▶ _Exercise requirements_
Only the lines below starting at the one that contains "4.0.3/4.2.0 - vorm het opstarten JVM**" and ending at the one that contains "1. Bewerk het startWebLogic.bat-bestand" are to be reproduced, exactly and with both ends kept.

▶ _The input_
+ + + +
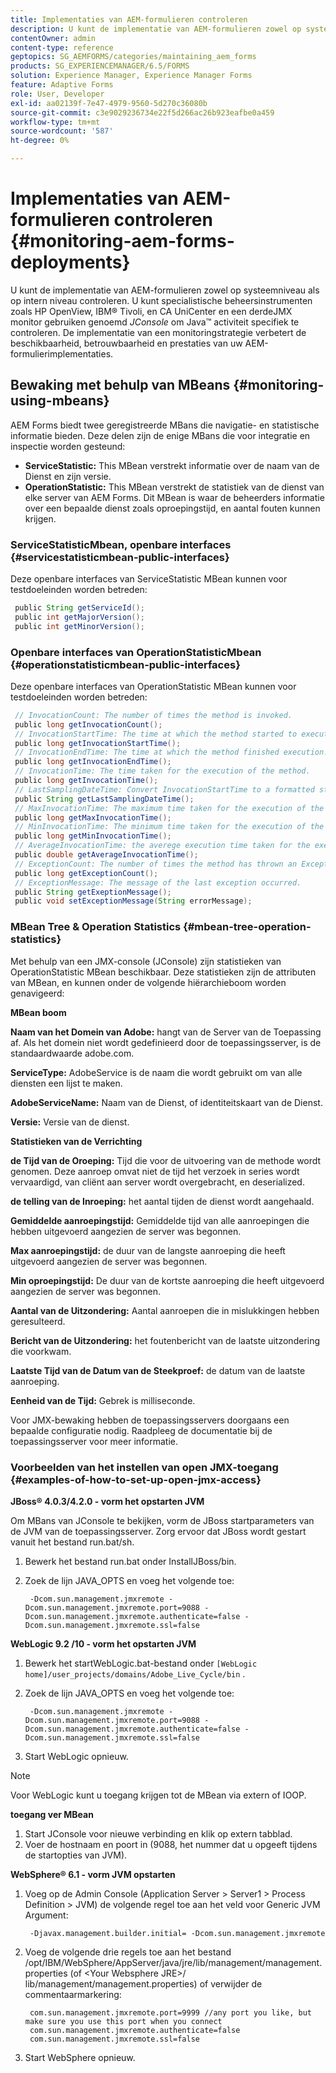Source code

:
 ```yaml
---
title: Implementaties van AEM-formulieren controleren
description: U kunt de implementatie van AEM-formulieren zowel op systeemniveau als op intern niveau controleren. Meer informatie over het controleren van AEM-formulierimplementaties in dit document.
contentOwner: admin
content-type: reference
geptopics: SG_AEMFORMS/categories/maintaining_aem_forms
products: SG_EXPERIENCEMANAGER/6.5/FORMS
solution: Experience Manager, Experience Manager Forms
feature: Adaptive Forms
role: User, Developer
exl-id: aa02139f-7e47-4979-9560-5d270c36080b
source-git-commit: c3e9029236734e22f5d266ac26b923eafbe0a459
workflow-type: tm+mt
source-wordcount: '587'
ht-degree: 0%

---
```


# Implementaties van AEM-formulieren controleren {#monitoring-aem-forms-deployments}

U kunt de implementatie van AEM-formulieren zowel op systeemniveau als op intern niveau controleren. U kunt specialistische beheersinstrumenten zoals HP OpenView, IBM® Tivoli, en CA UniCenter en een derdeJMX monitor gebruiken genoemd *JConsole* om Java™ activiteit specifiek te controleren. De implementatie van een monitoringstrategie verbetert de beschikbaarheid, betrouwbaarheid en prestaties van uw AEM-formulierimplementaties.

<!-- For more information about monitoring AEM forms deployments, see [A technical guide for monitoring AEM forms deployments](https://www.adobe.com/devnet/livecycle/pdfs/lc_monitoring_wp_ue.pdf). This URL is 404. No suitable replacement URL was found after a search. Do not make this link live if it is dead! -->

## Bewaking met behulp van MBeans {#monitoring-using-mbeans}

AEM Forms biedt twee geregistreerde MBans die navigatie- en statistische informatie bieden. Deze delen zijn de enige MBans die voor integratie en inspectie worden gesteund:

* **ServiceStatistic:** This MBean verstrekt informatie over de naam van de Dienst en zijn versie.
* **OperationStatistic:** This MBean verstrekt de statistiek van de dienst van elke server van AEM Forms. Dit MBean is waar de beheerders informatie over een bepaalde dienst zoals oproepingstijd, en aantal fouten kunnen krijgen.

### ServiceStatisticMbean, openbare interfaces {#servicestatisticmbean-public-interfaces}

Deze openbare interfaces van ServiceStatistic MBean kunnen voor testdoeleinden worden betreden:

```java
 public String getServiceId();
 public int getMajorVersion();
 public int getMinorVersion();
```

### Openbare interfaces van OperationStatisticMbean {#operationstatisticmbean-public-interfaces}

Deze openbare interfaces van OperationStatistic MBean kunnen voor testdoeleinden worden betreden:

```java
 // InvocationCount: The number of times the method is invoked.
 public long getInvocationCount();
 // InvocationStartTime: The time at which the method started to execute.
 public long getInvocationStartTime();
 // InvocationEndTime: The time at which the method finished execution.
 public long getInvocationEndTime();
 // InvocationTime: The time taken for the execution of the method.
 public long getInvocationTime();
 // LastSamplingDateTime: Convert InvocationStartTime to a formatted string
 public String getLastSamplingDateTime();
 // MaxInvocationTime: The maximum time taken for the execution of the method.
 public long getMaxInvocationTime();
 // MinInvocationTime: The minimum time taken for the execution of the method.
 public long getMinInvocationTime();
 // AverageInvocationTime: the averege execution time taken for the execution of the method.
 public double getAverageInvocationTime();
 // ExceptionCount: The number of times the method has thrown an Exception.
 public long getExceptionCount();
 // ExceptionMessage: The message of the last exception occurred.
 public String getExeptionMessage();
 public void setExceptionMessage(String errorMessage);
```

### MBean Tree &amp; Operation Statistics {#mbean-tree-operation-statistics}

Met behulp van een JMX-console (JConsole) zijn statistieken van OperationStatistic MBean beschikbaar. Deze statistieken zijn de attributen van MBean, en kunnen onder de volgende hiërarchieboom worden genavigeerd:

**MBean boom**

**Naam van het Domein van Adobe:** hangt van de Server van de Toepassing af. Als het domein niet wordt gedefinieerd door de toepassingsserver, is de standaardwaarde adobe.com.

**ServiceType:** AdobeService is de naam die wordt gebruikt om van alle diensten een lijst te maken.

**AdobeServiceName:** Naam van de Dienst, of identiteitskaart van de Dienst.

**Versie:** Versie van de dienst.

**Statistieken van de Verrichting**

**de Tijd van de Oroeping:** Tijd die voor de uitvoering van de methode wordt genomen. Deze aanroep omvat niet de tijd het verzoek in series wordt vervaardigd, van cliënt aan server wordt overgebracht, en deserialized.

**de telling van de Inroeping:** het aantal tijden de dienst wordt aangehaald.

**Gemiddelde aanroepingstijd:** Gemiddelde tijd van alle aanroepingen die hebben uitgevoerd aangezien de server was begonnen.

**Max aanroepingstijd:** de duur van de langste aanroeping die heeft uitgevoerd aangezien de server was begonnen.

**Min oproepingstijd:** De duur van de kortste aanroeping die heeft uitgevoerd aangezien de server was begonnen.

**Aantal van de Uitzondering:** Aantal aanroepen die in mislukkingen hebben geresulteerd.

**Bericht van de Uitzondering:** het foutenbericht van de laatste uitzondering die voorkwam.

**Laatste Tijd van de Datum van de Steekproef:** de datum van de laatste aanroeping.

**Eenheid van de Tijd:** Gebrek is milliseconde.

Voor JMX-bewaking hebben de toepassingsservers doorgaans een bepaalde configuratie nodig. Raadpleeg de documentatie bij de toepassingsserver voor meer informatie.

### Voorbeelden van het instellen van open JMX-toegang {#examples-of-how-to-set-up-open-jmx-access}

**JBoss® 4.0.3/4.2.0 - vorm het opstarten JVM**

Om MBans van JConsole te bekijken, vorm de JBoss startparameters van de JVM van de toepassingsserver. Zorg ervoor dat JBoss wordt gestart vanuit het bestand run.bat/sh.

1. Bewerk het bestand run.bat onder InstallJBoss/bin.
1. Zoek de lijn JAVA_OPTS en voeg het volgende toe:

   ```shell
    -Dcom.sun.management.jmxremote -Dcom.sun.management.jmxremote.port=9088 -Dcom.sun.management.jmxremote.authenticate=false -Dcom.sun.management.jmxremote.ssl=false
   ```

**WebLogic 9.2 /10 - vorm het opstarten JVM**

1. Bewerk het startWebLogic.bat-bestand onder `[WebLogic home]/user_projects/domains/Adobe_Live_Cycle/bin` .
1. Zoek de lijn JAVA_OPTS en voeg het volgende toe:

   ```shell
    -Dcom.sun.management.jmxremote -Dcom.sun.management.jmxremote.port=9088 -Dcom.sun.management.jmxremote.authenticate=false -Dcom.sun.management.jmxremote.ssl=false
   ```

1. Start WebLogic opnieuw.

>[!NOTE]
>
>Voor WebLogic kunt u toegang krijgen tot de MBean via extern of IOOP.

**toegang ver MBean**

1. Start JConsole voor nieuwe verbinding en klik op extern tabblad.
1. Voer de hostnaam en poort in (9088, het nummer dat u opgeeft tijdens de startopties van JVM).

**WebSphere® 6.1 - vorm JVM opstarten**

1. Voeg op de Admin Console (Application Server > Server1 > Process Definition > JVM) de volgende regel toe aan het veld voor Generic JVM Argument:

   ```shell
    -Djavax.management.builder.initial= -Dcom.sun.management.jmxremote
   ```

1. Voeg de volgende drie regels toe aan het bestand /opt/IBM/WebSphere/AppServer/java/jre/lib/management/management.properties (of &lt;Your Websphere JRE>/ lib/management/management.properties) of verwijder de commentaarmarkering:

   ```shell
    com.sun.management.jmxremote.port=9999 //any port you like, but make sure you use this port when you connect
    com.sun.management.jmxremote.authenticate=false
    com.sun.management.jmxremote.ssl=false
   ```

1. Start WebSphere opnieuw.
+ + + +
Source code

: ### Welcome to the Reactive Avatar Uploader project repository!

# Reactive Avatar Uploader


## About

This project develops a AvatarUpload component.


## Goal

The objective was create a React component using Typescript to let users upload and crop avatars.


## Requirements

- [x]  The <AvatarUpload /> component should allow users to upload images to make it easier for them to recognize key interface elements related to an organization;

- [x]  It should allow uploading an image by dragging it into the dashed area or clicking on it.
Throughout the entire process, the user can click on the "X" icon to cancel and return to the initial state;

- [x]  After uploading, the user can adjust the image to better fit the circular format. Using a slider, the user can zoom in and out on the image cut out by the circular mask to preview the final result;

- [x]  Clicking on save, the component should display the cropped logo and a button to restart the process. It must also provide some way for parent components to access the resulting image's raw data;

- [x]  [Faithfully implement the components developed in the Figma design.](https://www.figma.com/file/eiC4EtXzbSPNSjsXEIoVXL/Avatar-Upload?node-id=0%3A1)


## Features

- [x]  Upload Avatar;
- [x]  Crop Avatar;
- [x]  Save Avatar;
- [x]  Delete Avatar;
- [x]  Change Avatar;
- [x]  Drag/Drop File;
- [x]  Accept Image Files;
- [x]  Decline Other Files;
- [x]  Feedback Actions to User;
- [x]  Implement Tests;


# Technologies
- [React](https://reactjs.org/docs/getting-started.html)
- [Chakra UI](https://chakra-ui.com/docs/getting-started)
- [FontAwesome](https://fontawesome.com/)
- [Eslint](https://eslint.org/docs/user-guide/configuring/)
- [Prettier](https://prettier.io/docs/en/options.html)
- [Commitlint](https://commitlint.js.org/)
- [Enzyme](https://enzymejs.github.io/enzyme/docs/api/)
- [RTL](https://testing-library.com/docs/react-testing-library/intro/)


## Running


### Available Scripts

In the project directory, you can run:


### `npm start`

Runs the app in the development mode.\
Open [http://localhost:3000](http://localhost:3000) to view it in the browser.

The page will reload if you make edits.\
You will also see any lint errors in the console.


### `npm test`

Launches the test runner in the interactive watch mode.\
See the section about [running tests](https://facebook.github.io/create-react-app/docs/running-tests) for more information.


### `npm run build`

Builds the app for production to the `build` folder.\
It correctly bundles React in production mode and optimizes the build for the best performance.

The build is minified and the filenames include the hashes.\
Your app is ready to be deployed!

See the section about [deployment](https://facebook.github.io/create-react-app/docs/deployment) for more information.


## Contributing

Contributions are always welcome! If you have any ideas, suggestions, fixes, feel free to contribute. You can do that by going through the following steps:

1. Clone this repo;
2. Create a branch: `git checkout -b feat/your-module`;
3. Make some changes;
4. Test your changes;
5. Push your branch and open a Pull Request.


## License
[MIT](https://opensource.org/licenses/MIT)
+ + + +
▶ _Exercise answer_
**JBoss® 4.0.3/4.2.0 - vorm het opstarten JVM**

Om MBans van JConsole te bekijken, vorm de JBoss startparameters van de JVM van de toepassingsserver. Zorg ervoor dat JBoss wordt gestart vanuit het bestand run.bat/sh.

1. Bewerk het bestand run.bat onder InstallJBoss/bin.
1. Zoek de lijn JAVA_OPTS en voeg het volgende toe:

   ```shell
    -Dcom.sun.management.jmxremote -Dcom.sun.management.jmxremote.port=9088 -Dcom.sun.management.jmxremote.authenticate=false -Dcom.sun.management.jmxremote.ssl=false
   ```

**WebLogic 9.2 /10 - vorm het opstarten JVM**

1. Bewerk het startWebLogic.bat-bestand onder `[WebLogic home]/user_projects/domains/Adobe_Live_Cycle/bin` .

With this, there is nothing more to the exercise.